I figured I could probably get far enough for it to return a -1 if "tenth" wasn't > 4, but I don't know how I can get it to print x[0:dec] if it's < 5 and x[0:dec]+1 if it's > 4.
:/
Could someone please give me a nudge in the right direction?
This is a weird restriction, but you could do this:
x = str(x)
dec_index = x.find('.')
tenth_index = dec_index + 1
tenth_place = x[tenth_index] # will be a string of length 1
should_round_up = 5 + tenth_place.find('5') + tenth_place.find('6') + tenth_place.find('7') + tenth_place.find('8') + tenth_place.find('9')
print int(x[0:dec_index]) + should_round_up
What we do is look at the tenths place. Since .find() returns -1 if the argument isn't found, the sum of the .find() calls will be -4 if if the tenths place is 5, 6, 7, 8, or 9 (since one of the .find() calls will succeed and return 0), but will be -5 if the tenths place is 0, 1, 2, 3, or 4. We add 5 to that, so that should_round_up equals 1 if we should round up, and 0 otherwise. Add that to the whole number part, and we're done.
That said, if you weren't subject to this artificial restriction, you would do:
print round(x)
And move on with your life.
judging by the accepted answer you only expects floats so that is pretty trivial to solve:
x = 3.54159
# split on .
a, b = str(x).split(".")
# cast left side to int and add result of test for right side being greater or equal to 5
print(int(a) + (int(b) >= 5))
(int(b) > 5) will be either 1 or 0 i.e True/False so we either add 1 when right side is > .5 or flooring when it's < .5 and adding 0.
If you were doing it mathematically you just need to print(int(x+.5)), anything >= .5 will mean x will be rounded up and floored when it is < .5.
x = 3.54159
# split on .
a, b = str(x).split(".")
# cast left side to int and add result of test for right side being greater or equal to 5
print(int(a) + (int(b[0]) >= 5))
# above code will not work with 3.14567 and the number with having two or more digits after decimal
I think it's easier...
x = x + 0.5
intPart, decPart = str(x).split(".")
print intPart
Examples:
If x = 1, then it will become 1.5 and intPart will be 1.
If x = 1.1, then it will become 1.6 and intPart will be 1.
If x = 1.6, then it will become 2.1 and intPart will be 2.
Note: it will only work for positive numbers.

## [Problem set]
1. Retype the rounding thread from "dec_index = x.find('.')" to "print round(x)".
2. In the rounding thread, which tenths-place digits lead to rounding up, according to the explanation of the .find() approach?
3. Rewrite the rounding thread's paragraph beginning "What we do is look at the tenths place" as a short bulleted list that keeps its main facts.
None of the material placed after the rounding thread is needed here.

## [Record set]
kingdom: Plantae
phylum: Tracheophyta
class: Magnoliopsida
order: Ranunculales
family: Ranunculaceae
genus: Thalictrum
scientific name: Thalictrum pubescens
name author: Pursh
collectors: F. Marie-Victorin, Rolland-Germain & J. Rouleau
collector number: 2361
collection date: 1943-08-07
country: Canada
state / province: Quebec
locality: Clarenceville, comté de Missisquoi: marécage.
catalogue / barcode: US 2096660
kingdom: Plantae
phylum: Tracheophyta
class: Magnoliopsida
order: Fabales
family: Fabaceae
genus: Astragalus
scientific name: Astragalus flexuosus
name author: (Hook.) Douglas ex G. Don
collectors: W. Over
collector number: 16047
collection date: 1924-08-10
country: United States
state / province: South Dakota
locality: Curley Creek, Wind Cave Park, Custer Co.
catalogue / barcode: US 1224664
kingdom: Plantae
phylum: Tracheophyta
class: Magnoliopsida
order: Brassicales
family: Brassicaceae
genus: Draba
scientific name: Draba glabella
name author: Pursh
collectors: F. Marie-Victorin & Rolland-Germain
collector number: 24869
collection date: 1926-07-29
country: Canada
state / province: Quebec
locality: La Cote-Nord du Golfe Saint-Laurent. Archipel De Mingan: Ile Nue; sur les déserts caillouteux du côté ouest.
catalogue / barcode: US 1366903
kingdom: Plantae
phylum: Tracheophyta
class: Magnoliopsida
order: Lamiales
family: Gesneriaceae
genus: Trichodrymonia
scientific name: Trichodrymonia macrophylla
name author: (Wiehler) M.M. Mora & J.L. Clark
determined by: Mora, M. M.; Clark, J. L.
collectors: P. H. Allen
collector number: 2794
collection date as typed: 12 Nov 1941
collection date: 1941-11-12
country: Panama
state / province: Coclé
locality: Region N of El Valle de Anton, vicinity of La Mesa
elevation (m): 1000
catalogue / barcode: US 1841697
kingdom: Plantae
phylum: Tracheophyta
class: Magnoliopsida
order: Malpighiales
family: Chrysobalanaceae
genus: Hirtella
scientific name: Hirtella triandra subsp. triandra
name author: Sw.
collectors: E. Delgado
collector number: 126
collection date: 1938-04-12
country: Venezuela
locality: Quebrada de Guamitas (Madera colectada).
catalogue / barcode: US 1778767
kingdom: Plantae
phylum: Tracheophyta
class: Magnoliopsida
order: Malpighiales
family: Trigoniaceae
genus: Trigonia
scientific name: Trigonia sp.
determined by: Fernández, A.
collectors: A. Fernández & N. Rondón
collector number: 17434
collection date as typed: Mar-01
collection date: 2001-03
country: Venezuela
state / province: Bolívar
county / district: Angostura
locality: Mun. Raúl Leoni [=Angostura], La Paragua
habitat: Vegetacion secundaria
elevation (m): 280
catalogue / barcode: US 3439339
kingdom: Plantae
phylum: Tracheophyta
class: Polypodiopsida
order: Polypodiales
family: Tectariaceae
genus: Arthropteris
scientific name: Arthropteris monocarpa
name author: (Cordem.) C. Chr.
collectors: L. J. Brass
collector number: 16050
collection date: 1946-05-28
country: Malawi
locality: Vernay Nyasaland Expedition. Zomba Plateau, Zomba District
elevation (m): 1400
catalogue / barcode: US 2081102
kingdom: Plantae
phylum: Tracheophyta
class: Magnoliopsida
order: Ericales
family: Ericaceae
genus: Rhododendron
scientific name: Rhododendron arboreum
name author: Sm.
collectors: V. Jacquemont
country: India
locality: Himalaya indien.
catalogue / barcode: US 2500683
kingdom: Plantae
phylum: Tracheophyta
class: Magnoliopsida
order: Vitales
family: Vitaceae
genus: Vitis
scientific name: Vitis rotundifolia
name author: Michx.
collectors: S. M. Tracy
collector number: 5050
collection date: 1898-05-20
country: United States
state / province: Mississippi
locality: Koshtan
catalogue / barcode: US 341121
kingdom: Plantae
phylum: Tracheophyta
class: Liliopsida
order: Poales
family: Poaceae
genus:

## [Solutions]
1.
dec_index = x.find('.')
tenth_index = dec_index + 1
tenth_place = x[tenth_index] # will be a string of length 1
should_round_up = 5 + tenth_place.find('5') + tenth_place.find('6') + tenth_place.find('7') + tenth_place.find('8') + tenth_place.find('9')
print int(x[0:dec_index]) + should_round_up
What we do is look at the tenths place. Since .find() returns -1 if the argument isn't found, the sum of the .find() calls will be -4 if if the tenths place is 5, 6, 7, 8, or 9 (since one of the .find() calls will succeed and return 0), but will be -5 if the tenths place is 0, 1, 2, 3, or 4. We add 5 to that, so that should_round_up equals 1 if we should round up, and 0 otherwise. Add that to the whole number part, and we're done.
That said, if you weren't subject to this artificial restriction, you would do:
print round(x)

2. 5, 6, 7, 8, 9

3.
- Look at the tenths place.
- .find() returns -1 when its argument isn't found.
- If the tenths place is 5, 6, 7, 8, or 9, one .find() call succeeds and returns 0, so the calls sum to -4.
- If the tenths place is 0, 1, 2, 3, or 4, the calls sum to -5.
- Adding 5 makes should_round_up equal 1 when rounding up and 0 otherwise.
- Adding should_round_up to the whole number part gives the result.